Declining funds, deteriorating camp conditions, growing insecurity, and the adverse impact of the refugees on the host community have made Bangladesh a desperate host looking to reduce the burden. This crisis is also destabilizing regional security.
On 25 August 2017, the world witnessed the beginning of the forced displacement of more than 750 000 Rohingya people from Rakhine State in Myanmar, fleeing violence and persecution from the Myanmar military. The vast majority of them settled temporarily in the Cox's Bazar district of Bangladesh, while others fled across the region. Six years later, and despite international efforts and calls on Myanmar to create the conditions for their return to their homeland, the crisis is nowhere near resolution and remains a blot on the international community.
Over half a decade has passed since 2017, but Myanmar has not taken back a single Rohingya to their country. Instead, drama has been created around the return at various times. On November 23, 2017, a 19-point agreement was signed between Bangladesh and Myanmar under which Myanmar initially planned to take back 3,450 Rohingyas divided into seven groups.
The deal did not see the light of day on the issue of proof of citizenship. In 2019, The Gambia filed a case against the Myanmar government at the International Court of Justice, which is still ongoing. During the hearing of that case, all their lawyers and Myanmarese, including Aung San Suu Kyi, avoided the word 'Rohingya' and their citizenship issue. In February 2021 there was a political change in Myanmar with the military takeover but there was no change in opinion.

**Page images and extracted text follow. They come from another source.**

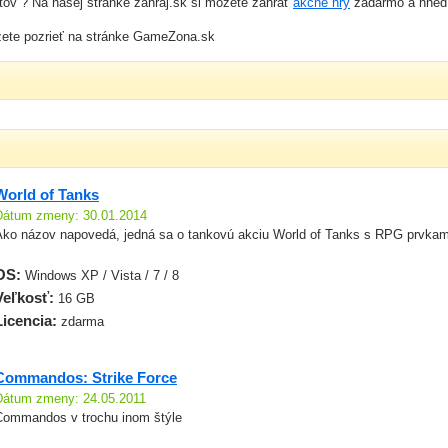
ov ? Na našej stránke zahraj.sk si môžete zahrať
akčné hry
zadarmo a hneď, 
ete pozrieť na stránke GameZona.sk
World of Tanks
Dátum zmeny: 30.01.2014
Ako názov napovedá, jedná sa o tankovú akciu World of Tanks s RPG prvkam
OS:
Windows XP / Vista / 7 / 8
Veľkosť:
16 GB
Licencia:
zdarma
Commandos: Strike Force
Dátum zmeny: 24.05.2011
Commandos v trochu inom štýle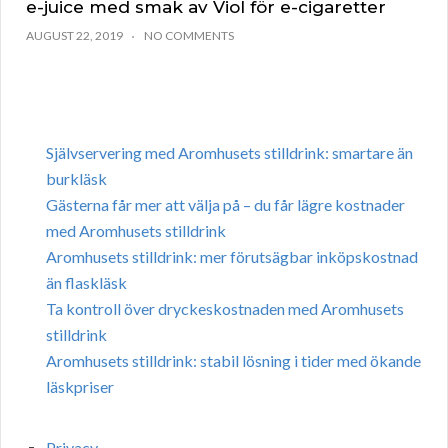
e-juice med smak av Viol för e-cigaretter
AUGUST 22, 2019
NO COMMENTS
Självservering med Aromhusets stilldrink: smartare än
burkläsk
Gästerna får mer att välja på – du får lägre kostnader
med Aromhusets stilldrink
Aromhusets stilldrink: mer förutsägbar inköpskostnad
än flaskläsk
Ta kontroll över dryckeskostnaden med Aromhusets
stilldrink
Aromhusets stilldrink: stabil lösning i tider med ökande
läskpriser
Privacy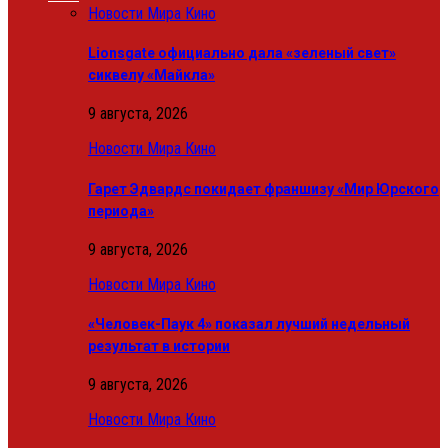
Новости Мира Кино
Lionsgate официально дала «зеленый свет»
сиквелу «Майкла»
9 августа, 2026
Новости Мира Кино
Гарет Эдвардс покидает франшизу «Мир Юрского
периода»
9 августа, 2026
Новости Мира Кино
«Человек-Паук 4» показал лучший недельный
результат в истории
9 августа, 2026
Новости Мира Кино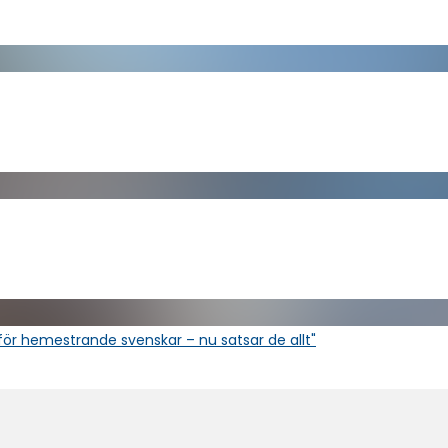
för hemestrande svenskar – nu satsar de allt"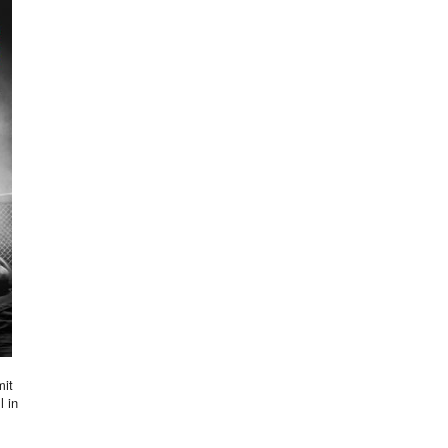
mit
l in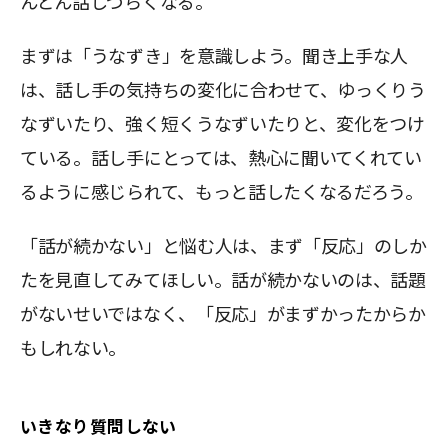
んどん話しづらくなる。
まずは「うなずき」を意識しよう。聞き上手な人
は、話し手の気持ちの変化に合わせて、ゆっくりう
なずいたり、強く短くうなずいたりと、変化をつけ
ている。話し手にとっては、熱心に聞いてくれてい
るように感じられて、もっと話したくなるだろう。
「話が続かない」と悩む人は、まず「反応」のしか
たを見直してみてほしい。話が続かないのは、話題
がないせいではなく、「反応」がまずかったからか
もしれない。
いきなり質問しない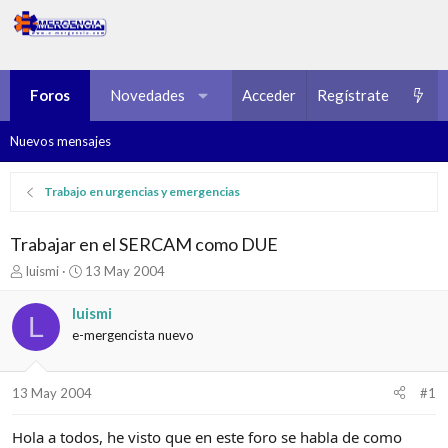
Foros
Novedades
Multimedia
Acceder
Regístrate
Recursos
Nuevos mensajes
Trabajo en urgencias y emergencias
Trabajar en el SERCAM como DUE
I
F
luismi
13 May 2004
n
e
i
c
luismi
L
c
h
e-mergencista nuevo
i
a
a
d
d
e
13 May 2004
#1
o
i
r
n
d
i
Hola a todos, he visto que en este foro se habla de como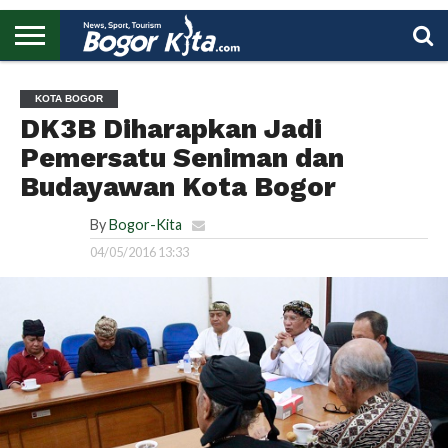
HOME
BOGOR
REGIONAL
NASIONAL
PENDIDIKAN
WISATA
OLAHRAGA
LAPORAN
PROFIL
UTAMA
KOTA BOGOR
DK3B Diharapkan Jadi
Pemersatu Seniman dan
Budayawan Kota Bogor
By
Bogor-Kita
04/05/2016 13:33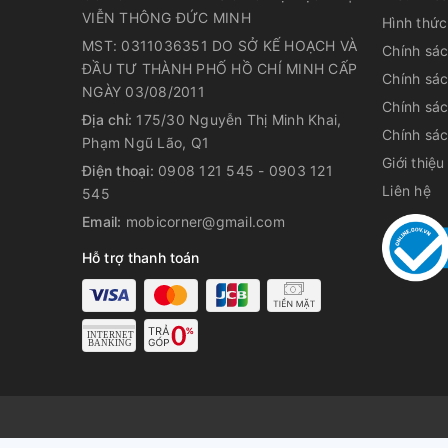
VIỄN THÔNG ĐỨC MINH
Hình thức
MST: 0311036351 DO SỞ KẾ HOẠCH VÀ
Chính sá
ĐẦU TƯ THÀNH PHỐ HỒ CHÍ MINH CẤP
Chính sá
NGÀY 03/08/2011
Chính sá
Địa chỉ:
175/30 Nguyễn Thị Minh Khai,
Chính sác
Phạm Ngũ Lão, Q1
Giới thiệu
Điện thoại:
0908 121 545 - 0903 121
- Apple cũng sử dụng Smart Connector trên iPad Pr
Liên hệ
545
bị nam châm giúp việc sử dụng dễ dàng hơn. Ngoài 
Email:
mobicorner@gmail.com
vì 1 như phiên bản cũ.
Hỗ trợ thanh toán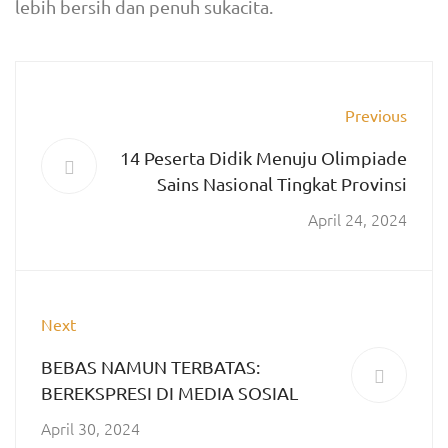
lebih bersih dan penuh sukacita.
Previous
14 Peserta Didik Menuju Olimpiade
Sains Nasional Tingkat Provinsi
April 24, 2024
Next
BEBAS NAMUN TERBATAS:
BEREKSPRESI DI MEDIA SOSIAL
April 30, 2024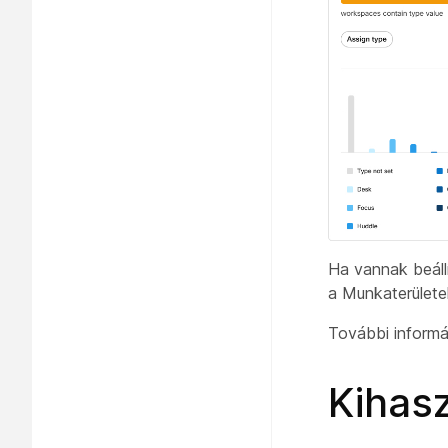
Ha vannak beáll
a Munkaterülete
További inform
Kihas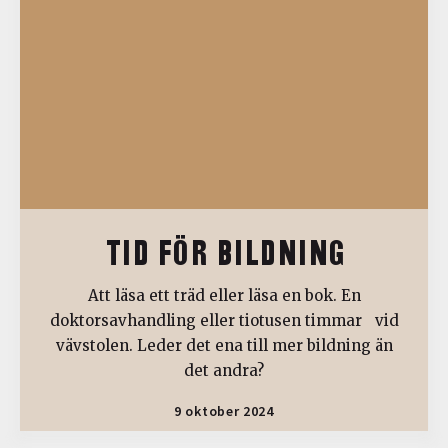
TID FÖR BILDNING
Att läsa ett träd eller läsa en bok. En
doktorsavhandling eller tiotusen timmar vid
vävstolen. Leder det ena till mer bildning än
det andra?
9 oktober 2024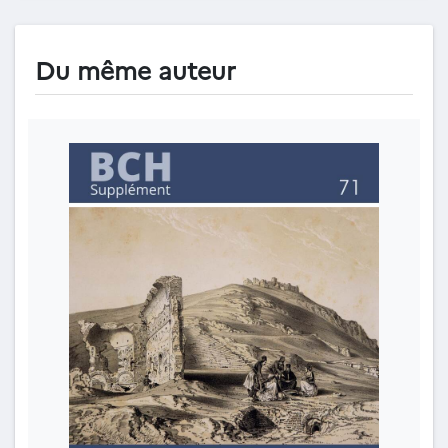
Du même auteur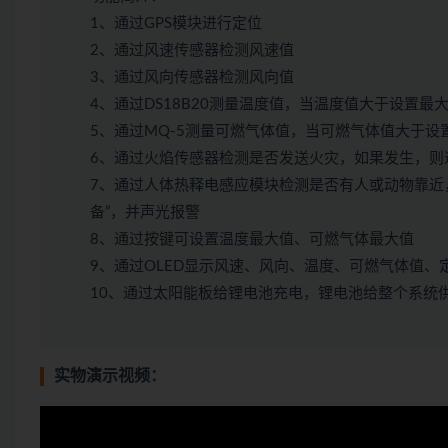
1、通过GPS模块进行定位
2、通过风速传感器检测风速值
3、通过风向传感器检测风向值
4、通过DS18B20测量温度值，当温度值大于设置
5、通过MQ-5测量可燃气体值，当可燃气体值大于设
6、通过火焰传感器检测是否发送火灾，如果发生，则通
7、通过人体热释电感应模块检测是否有人或动物靠近
备”，并声光报警
8、通过按键可设置温度最大值、可燃气体最大值
9、通过OLED显示风速、风向、温度、可燃气体值、
10、通过太阳能板给锂电池充电，锂电池给整个系统
实物演示视频：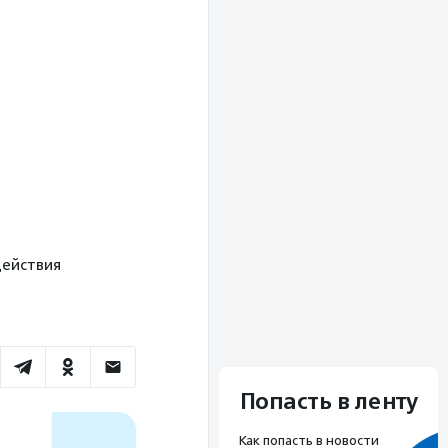
действия
Попасть в ленту
Как попасть в новости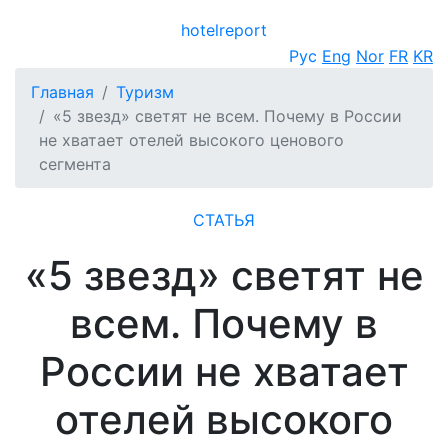
hotel
report
Открыть меню
Рус
Eng
Nor
FR
KR
Главная
Туризм
«5 звезд» светят не всем. Почему в России
не хватает отелей высокого ценового
сегмента
СТАТЬЯ
«5 звезд» светят не
всем. Почему в
России не хватает
отелей высокого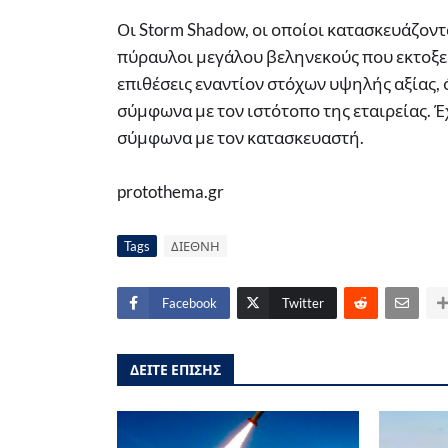
Οι Storm Shadow, οι οποίοι κατασκευάζον
πύραυλοι μεγάλου βεληνεκούς που εκτοξεύ
επιθέσεις εναντίον στόχων υψηλής αξίας,
σύμφωνα με τον ιστότοπο της εταιρείας. 
σύμφωνα με τον κατασκευαστή.
protothema.gr
Tags
ΔΙΕΘΝΗ
Facebook
Twitter
ΔΕΙΤΕ ΕΠΙΣΗΣ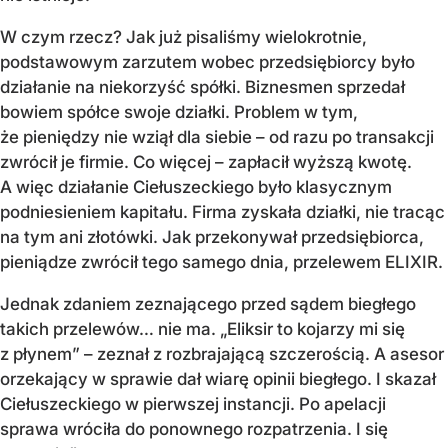
W czym rzecz? Jak już pisaliśmy wielokrotnie,
podstawowym zarzutem wobec przedsiębiorcy było
działanie na niekorzyść spółki. Biznesmen sprzedał
bowiem spółce swoje działki. Problem w tym,
że pieniędzy nie wziął dla siebie – od razu po transakcji
zwrócił je firmie. Co więcej – zapłacił wyższą kwotę.
A więc działanie Ciełuszeckiego było klasycznym
podniesieniem kapitału. Firma zyskała działki, nie tracąc
na tym ani złotówki. Jak przekonywał przedsiębiorca,
pieniądze zwrócił tego samego dnia, przelewem ELIXIR.
Jednak zdaniem zeznającego przed sądem biegłego
takich przelewów… nie ma. „Eliksir to kojarzy mi się
z płynem” – zeznał z rozbrajającą szczerością. A asesor
orzekający w sprawie dał wiarę opinii biegłego. I skazał
Ciełuszeckiego w pierwszej instancji. Po apelacji
sprawa wróciła do ponownego rozpatrzenia. I się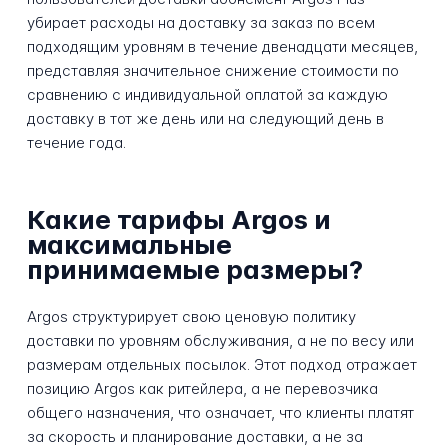
убирает расходы на доставку за заказ по всем
подходящим уровням в течение двенадцати месяцев,
представляя значительное снижение стоимости по
сравнению с индивидуальной оплатой за каждую
доставку в тот же день или на следующий день в
течение года.
Какие тарифы Argos и
максимальные
принимаемые размеры?
Argos структурирует свою ценовую политику
доставки по уровням обслуживания, а не по весу или
размерам отдельных посылок. Этот подход отражает
позицию Argos как ритейлера, а не перевозчика
общего назначения, что означает, что клиенты платят
за скорость и планирование доставки, а не за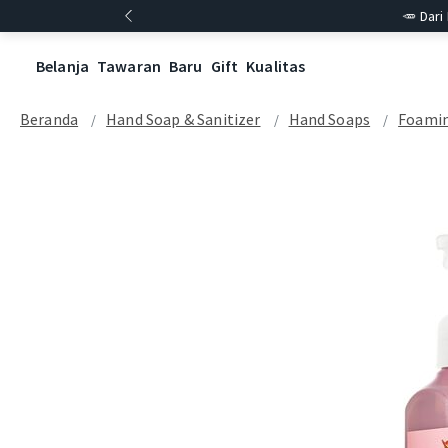
🥕 Dari
Belanja
Tawaran
Baru
Gift
Kualitas
Beranda
Hand Soap & Sanitizer
Hand Soaps
Foamin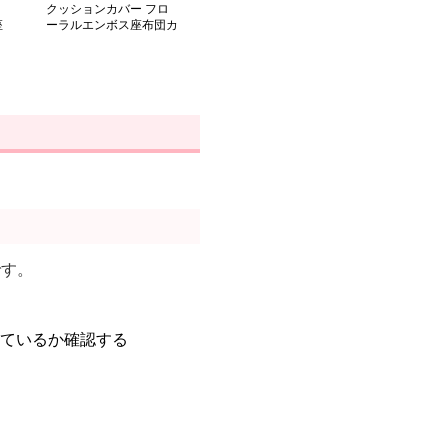
クッションカバー フロ
座
ーラルエンボス座布団カ
バー
です。
。
っているか確認する
。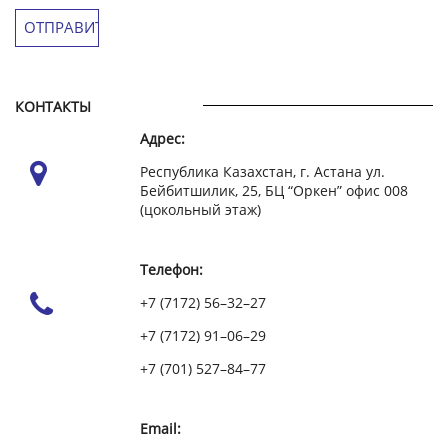
КОНТАКТЫ
Адрес:
Республика Казахстан, г. Астана ул.
Бейбитшилик, 25, БЦ “Оркен” офис 008
(цокольный этаж)
Телефон:
+7 (7172) 56–32–27
+7 (7172) 91–06–29
+7 (701) 527–84–77
Email: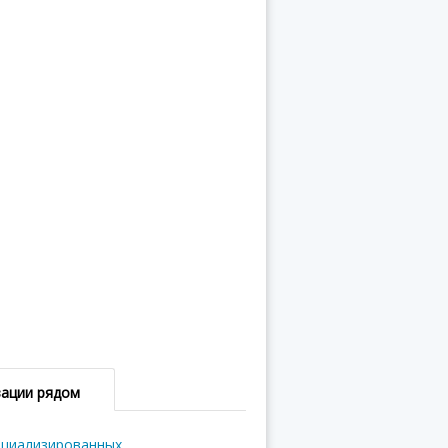
зации рядом
ециализированных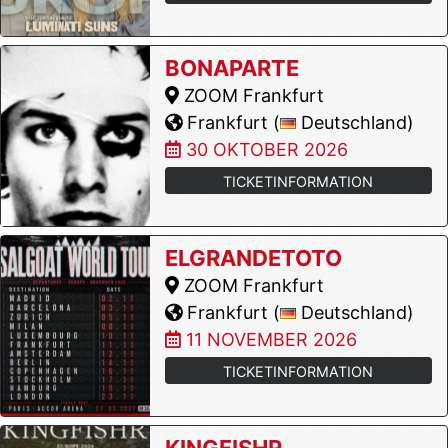
BONAPARTE
ZOOM Frankfurt
Frankfurt (
Deutschland)
30 OKTOBER 2026
TICKETINFORMATION
ELGRANDETOTO
ZOOM Frankfurt
Frankfurt (
Deutschland)
11 NOVEMBER 2026
TICKETINFORMATION
KINGFISHR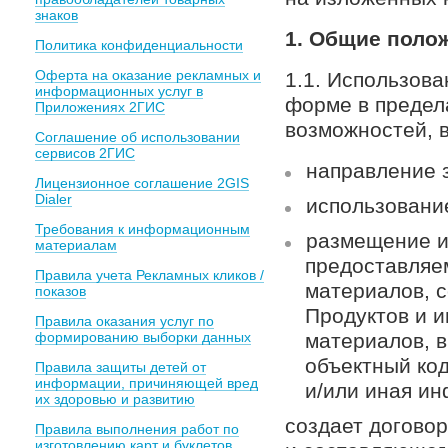
знаков
1. Общие поло
Политика конфиденциальности
Оферта на оказание рекламных и
1.1. Использов
информационных услуг в
форме в предел
Приложениях 2ГИС
возможностей, 
Соглашение об использовании
сервисов 2ГИС
направление з
Лицензионное соглашение 2GIS
Dialer
использование
Требования к информационным
размещение и
материалам
предоставляе
Правила учета Рекламных кликов /
материалов, с
показов
Продуктов и 
Правила оказания услуг по
формированию выборки данных
материалов, в
объектный код
Правила защиты детей от
информации, причиняющей вред
и/или иная ин
их здоровью и развитию
создает догово
Правила выполнения работ по
изготовлению карт и буклетов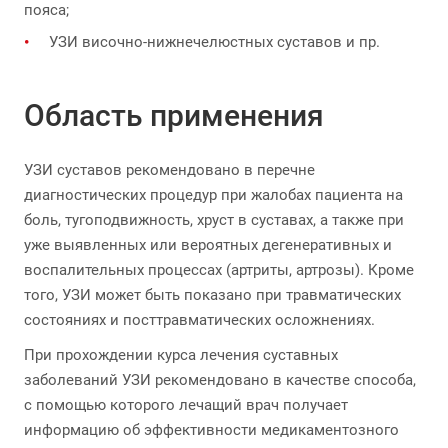
пояса;
УЗИ височно-нижнечелюстных суставов и пр.
Область применения
УЗИ суставов рекомендовано в перечне
диагностических процедур при жалобах пациента на
боль, тугоподвижность, хруст в суставах, а также при
уже выявленных или вероятных дегенеративных и
воспалительных процессах (артриты, артрозы). Кроме
того, УЗИ может быть показано при травматических
состояниях и посттравматических осложнениях.
При прохождении курса лечения суставных
заболеваний УЗИ рекомендовано в качестве способа,
с помощью которого лечащий врач получает
информацию об эффективности медикаментозного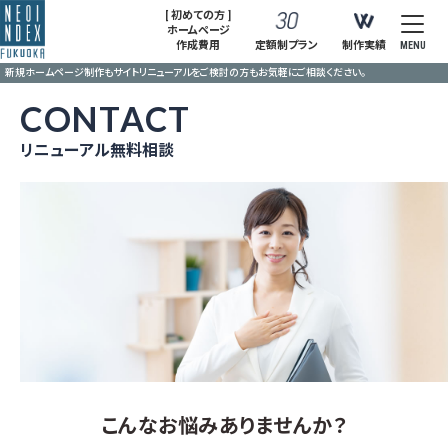
[ 初めての方 ]
ホームページ
作成費用
定額制プラン
制作実績
MENU
新規ホームページ制作もサイトリニューアルをご検討の方もお気軽にご相談ください。
CONTACT
リニューアル無料相談
こんなお悩みありませんか？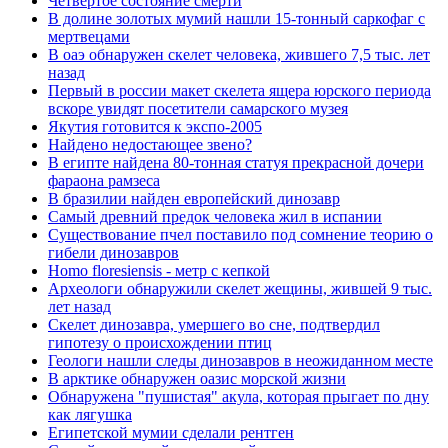
Четвертое состояние смерти
В долине золотых мумий нашли 15-тонный саркофаг с
мертвецами
В оаэ обнаружен скелет человека, жившего 7,5 тыс. лет
назад
Первый в россии макет скелета ящера юрского периода
вскоре увидят посетители самарского музея
Якутия готовится к экспо-2005
Найдено недостающее звено?
В египте найдена 80-тонная статуя прекрасной дочери
фараона рамзеса
В бразилии найден европейский динозавр
Самый древний предок человека жил в испании
Существование пчел поставило под сомнение теорию о
гибели динозавров
Homo floresiensis - метр с кепкой
Археологи обнаружили скелет жещины, жившей 9 тыс.
лет назад
Скелет динозавра, умершего во сне, подтвердил
гипотезу о происхождении птиц
Геологи нашли следы динозавров в неожиданном месте
В арктике обнаружен оазис морской жизни
Обнаружена "пушистая" акула, которая прыгает по дну
как лягушка
Египетской мумии сделали рентген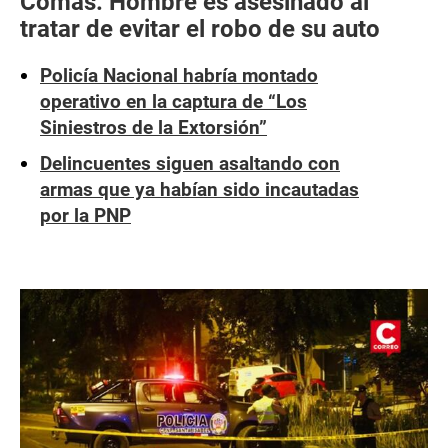
Comas: Hombre es asesinado al
tratar de evitar el robo de su auto
Policía Nacional habría montado
operativo en la captura de “Los
Siniestros de la Extorsión”
Delincuentes siguen asaltando con
armas que ya habían sido incautadas
por la PNP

Rise of militant groups a worry
A Rohingya shelter project has been established in Bhasanchar along with Cox's Bazar to improve the quality of life of Rohingyas. The Bangladesh government is doing everything possible to ensure all the benefits to the Rohingyas but there is little cooperation from Myanmar. On June 18, 2021, a resolution adopted by the United Nations General Assembly on the issue of Myanmar discussed the country's various problems, especially its state of emergency, political prisoners, and restoration of democracy, but the issue of Rohingya return did not find a place.
Due to the crisis festering, murders, kidnappings, shootings, torture, drug trafficking and other criminal activities are a regular occurrence in the camps. The activity of several armed groups in the camps is an open secret. According to the information of Cox's Bazar District Police, there are more than 2500 criminal cases against Rohingyas from 2017 to 2022, with more than 5000 charged with various crimes. More than 10 militant groups including Arsa, RSO, Nabi Hussain Group, Munna Group, Dakat Hakim Group are said to be active.
The 1982 military government barred the Rohingya from Burmese citizenship with the Burma Citizenship Act. Since then, Myanmar has refused to recognize Rohingya as citizens of their country and is using citizenship as a ruse in their return process. So far various attempts to return the Rohingyas have failed due to failure to guarantee the security of the Rohingyas.
A Chinese-brokered repatriation initiative failed in 2019, citing concerns that the environment in Rakhine state was not suitable for their return. Negotiations on Rohingya return stalled in February 2021 after Myanmar's military coup d'état changed the government.
Chinese mediation also runs aground
Earlier this year China sought to mediate a solution between Bangladesh and Myanmar without international intervention. Diplomatic-level discussions were held. As part of this process, a group of Rohingya went to Rakhine State for the first time in May this year to see if there was a habitable environment for their return. According to the Bangladeshi media, after returning to the camp in Cox's Bazar, some of them agreed to return to Myanmar, while others said the conditions there were not conducive to their return.
Myanmar also has started a new issue as to whether Rohingyas will be taken back to their original villages from which they fled or returned to so-called model villages. There was another spanner in the works when it came to light that the US reportedly plans to set up a resettlement program for the Rohingyas.
Bangladesh's top priority is Rohingya repatriation, as more than 1 million Rohingya have been staying here for six years. A section of the international community is playing politics with the Rohingyas in the camps in Cox’s Bazar. Due to this, their repatriation process is becoming more difficult.
Bangladesh has tried bilaterally, trilaterally, and multilaterally for the past six years for a viable solution. Advocacy networks such as UNHCR, HRW, and Amnesty International have failed to put effective pressure on Myanmar. Like the NGOs, the big powers also failed to pressurize Myanmar. Declining funds, deteriorating camp conditions, growing insecurity, and the adverse impact of the refugees on the host community have made Bangladesh a desperate host looking to reduce the burden. This crisis is also destabilizing regional security. Although the world community has lost sight of the Rohingya humanitarian issue as a result of the war in Ukraine, it also bears the responsibility to provide external guarantees for the safe repatriation of the refugees.